Mohammadreza Moteiri told state media that dialogue between producers,
consumers, and industry associations with the National Petrochemical Company (NPC)
could foster greater convergence and support the development of what he called
a “strategic sector.”
He said around 30% of Iran’s petrochemical capacity remains idle due to
feedstock shortages, but capturing and using flare gas could help supply plants,
particularly in the Mahshahr zone in southwestern Iran.
Moteiri described the 19th edition of IranPlast as the industry’s largest
event, offering a platform to showcase domestic companies’ capabilities and
connect directly with foreign firms and delegations. He added that growing
global demand for petrochemical products made this year’s exhibition a timely
springboard for new exports and investment.

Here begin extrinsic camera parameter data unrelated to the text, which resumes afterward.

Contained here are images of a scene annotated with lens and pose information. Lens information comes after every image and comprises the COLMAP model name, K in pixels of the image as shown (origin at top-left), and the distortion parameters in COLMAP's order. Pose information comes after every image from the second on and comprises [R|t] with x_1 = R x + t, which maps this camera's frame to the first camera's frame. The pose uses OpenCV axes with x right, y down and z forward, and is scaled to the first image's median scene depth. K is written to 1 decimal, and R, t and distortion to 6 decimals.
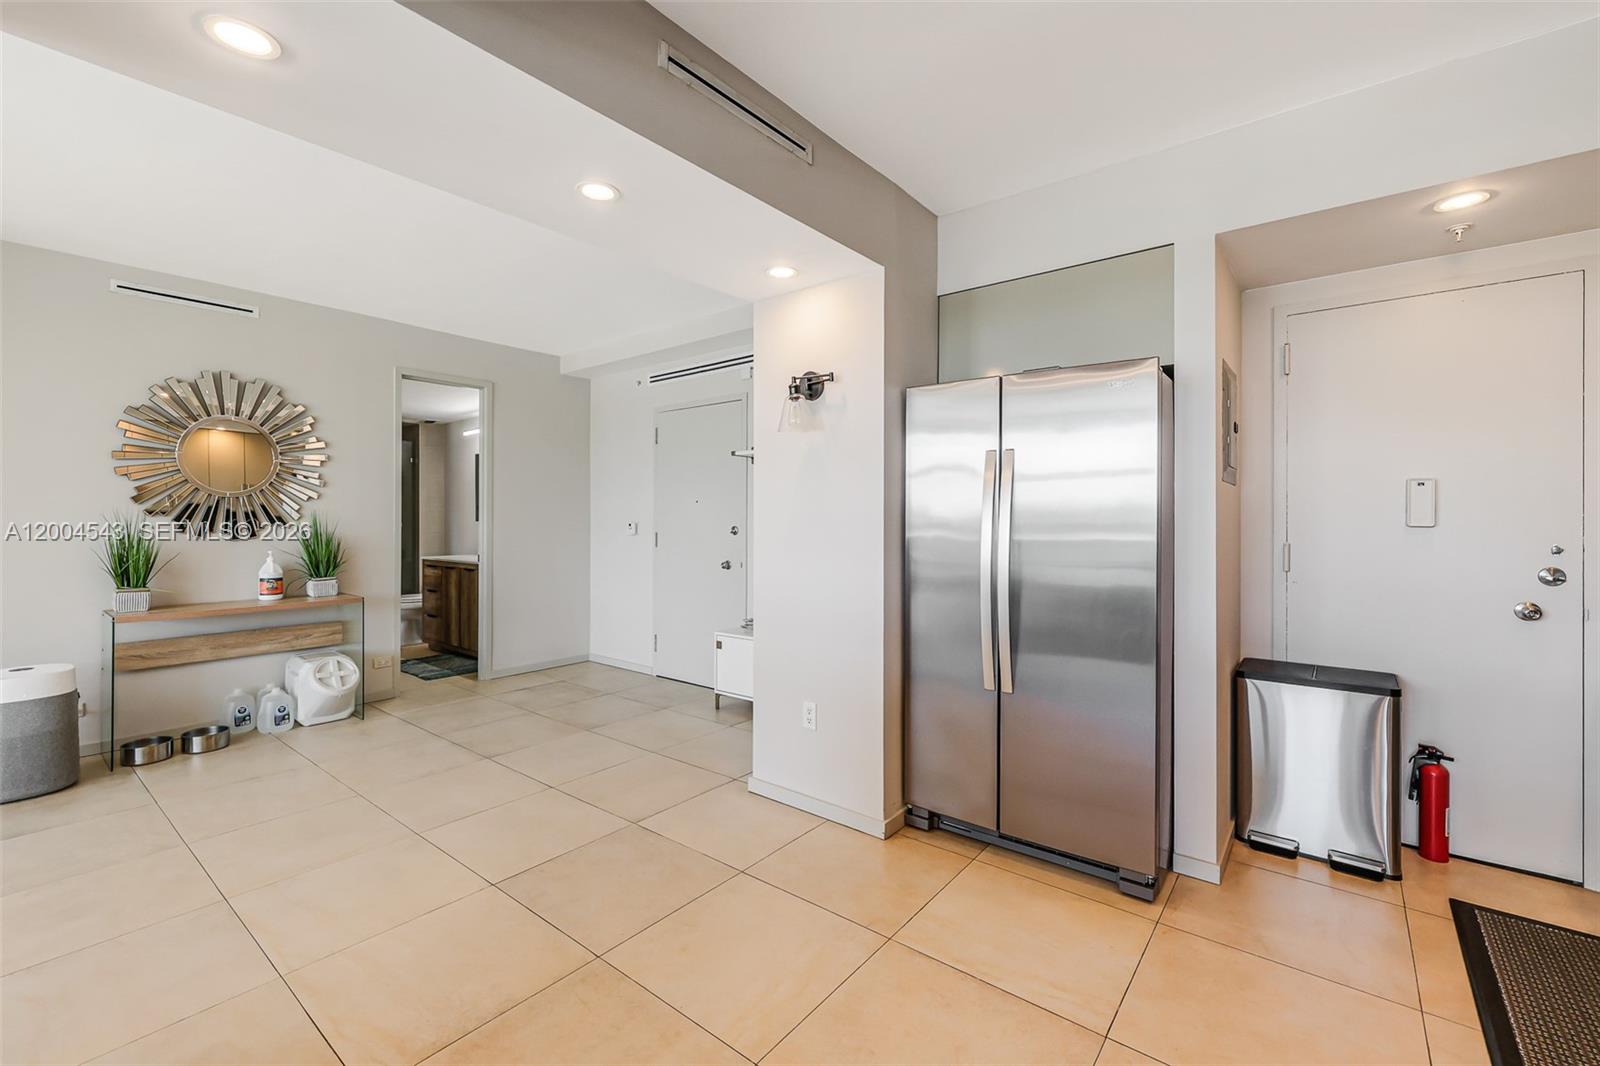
lens RADIAL K [[674.9, 0, 787.5], [0, 674.9, 516.4], [0, 0, 1]] dist [-0.003036, 0.001406]
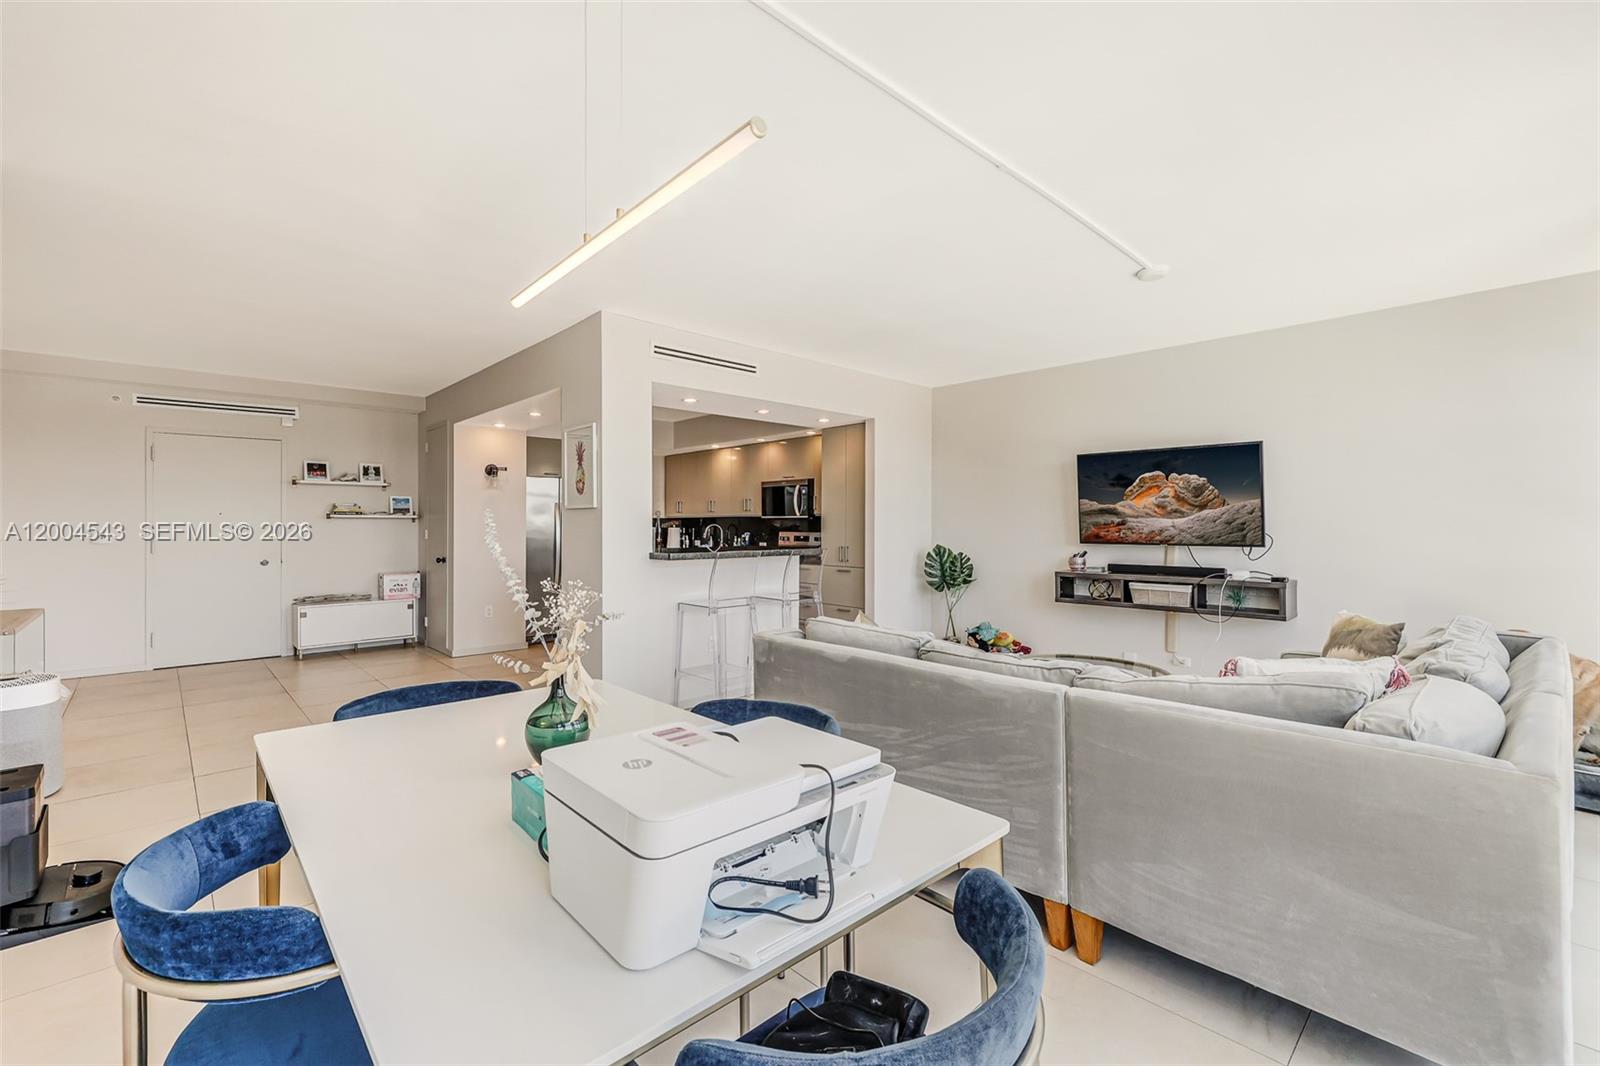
lens RADIAL K [[674.9, 0, 770.9], [0, 674.9, 525.3], [0, 0, 1]] dist [-0.003036, 0.001406]
pose [[0.156554, -0.002434, 0.987666, -2.260837], [-0.001564, 0.999995, 0.002712, -0.011309], [-0.987668, -0.001969, 0.156550, -0.341961]]
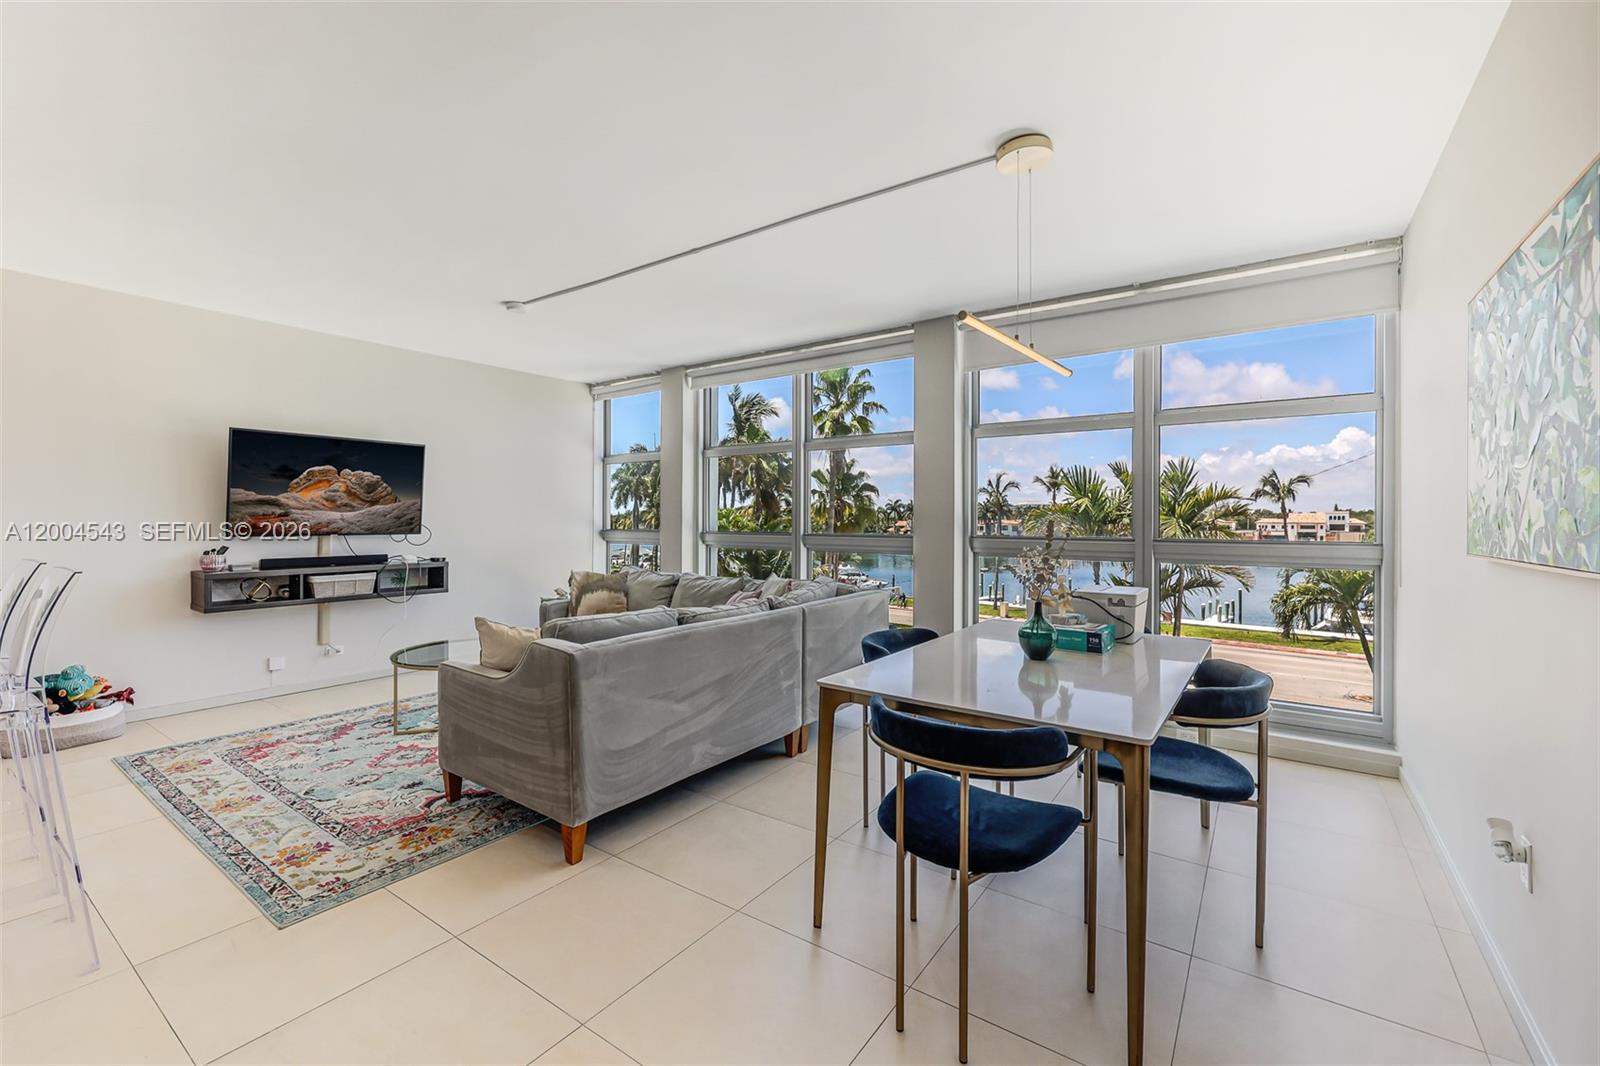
lens RADIAL K [[674.9, 0, 791.8], [0, 674.9, 522.8], [0, 0, 1]] dist [-0.003036, 0.001406]
pose [[-0.998002, -0.003621, -0.063074, -1.401397], [-0.003771, 0.999990, 0.002260, 0.002569], [0.063065, 0.002493, -0.998006, 0.766567]]
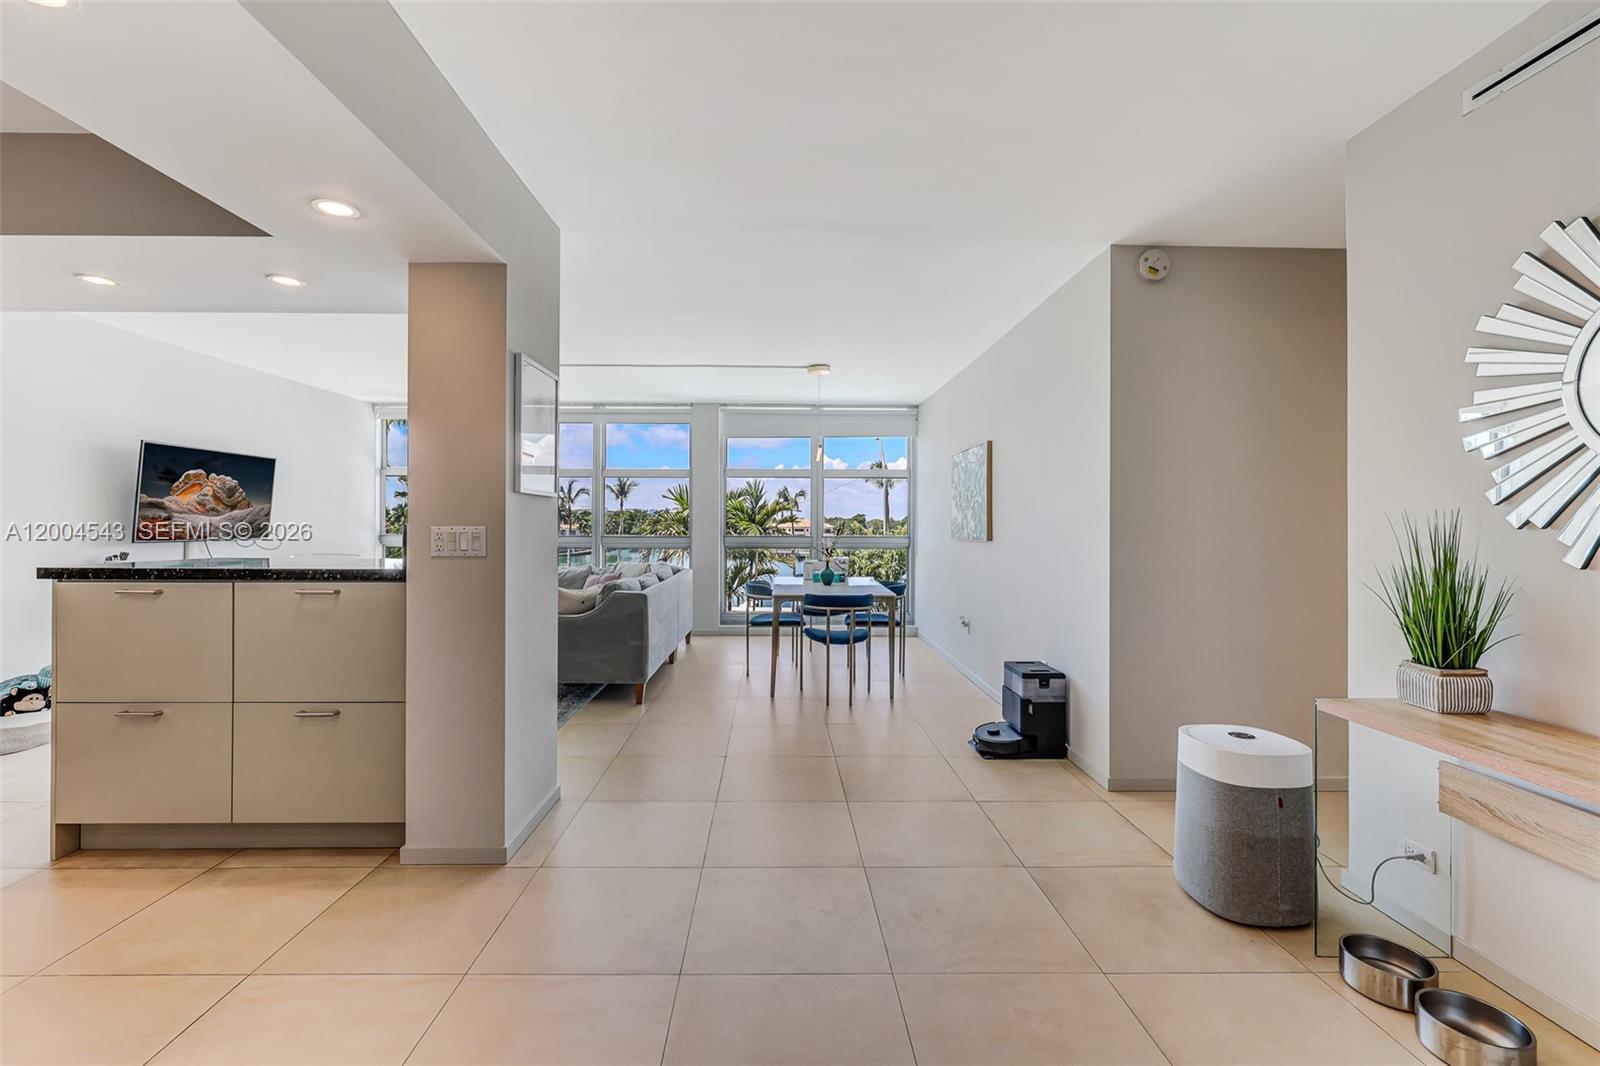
lens RADIAL K [[674.9, 0, 786.5], [0, 674.9, 524.4], [0, 0, 1]] dist [-0.003036, 0.001406]
pose [[-0.762309, -0.005270, -0.647192, -0.306573], [-0.003503, 0.999986, -0.004016, 0.000356], [0.647204, -0.000795, -0.762317, 1.439185]]
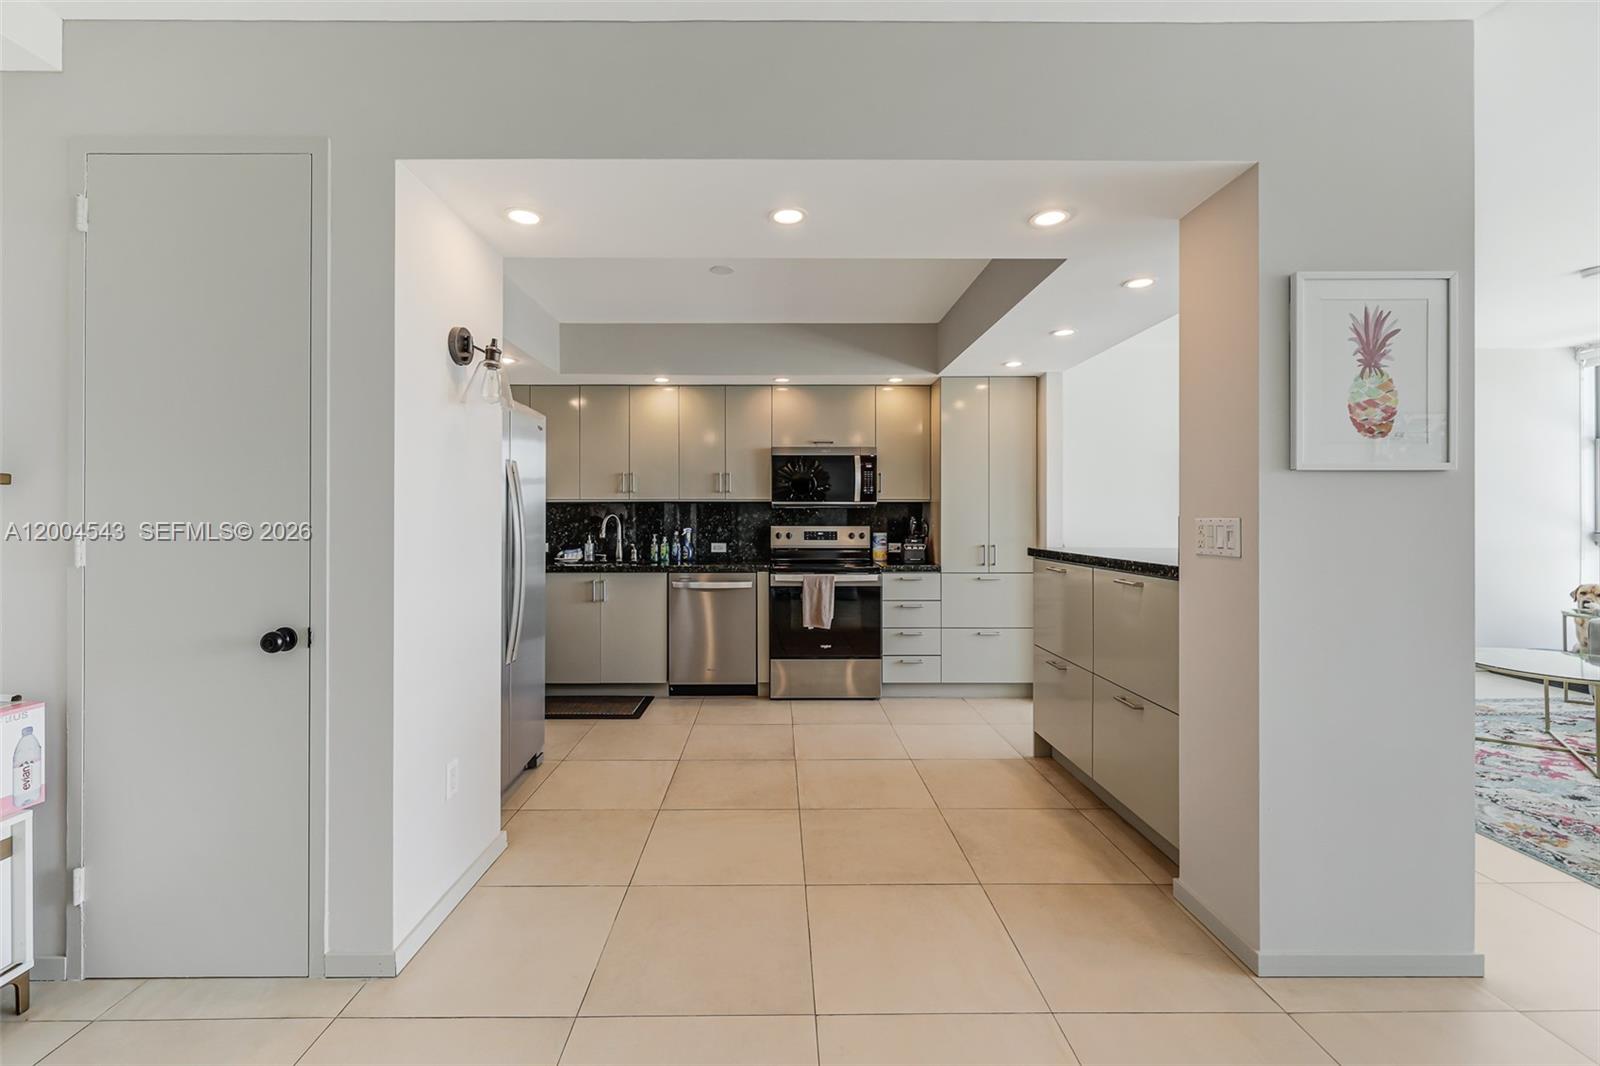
lens RADIAL K [[674.9, 0, 781.4], [0, 674.9, 516.0], [0, 0, 1]] dist [-0.003036, 0.001406]
pose [[-0.639595, 0.000318, 0.768712, -0.836657], [-0.002320, 0.999995, -0.002344, 0.001676], [-0.768709, -0.003283, -0.639591, 1.288865]]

The zone is currently pursuing nearly 50 projects across upstream and
midstream operations, including large-scale ventures such as the Almas, Salman
Farsi, and Hirsapolymer Sahand complexes, alongside environmental projects. A
planned second development phase is designed to expand land availability,
extend the value chain, and draw an estimated $30 billion in new investment, he
said.
Moteiri underlined that the project could secure feedstock for aromatics
plants, create substantial long-term jobs, and strengthen Iran’s global
standing in the petrochemical industry.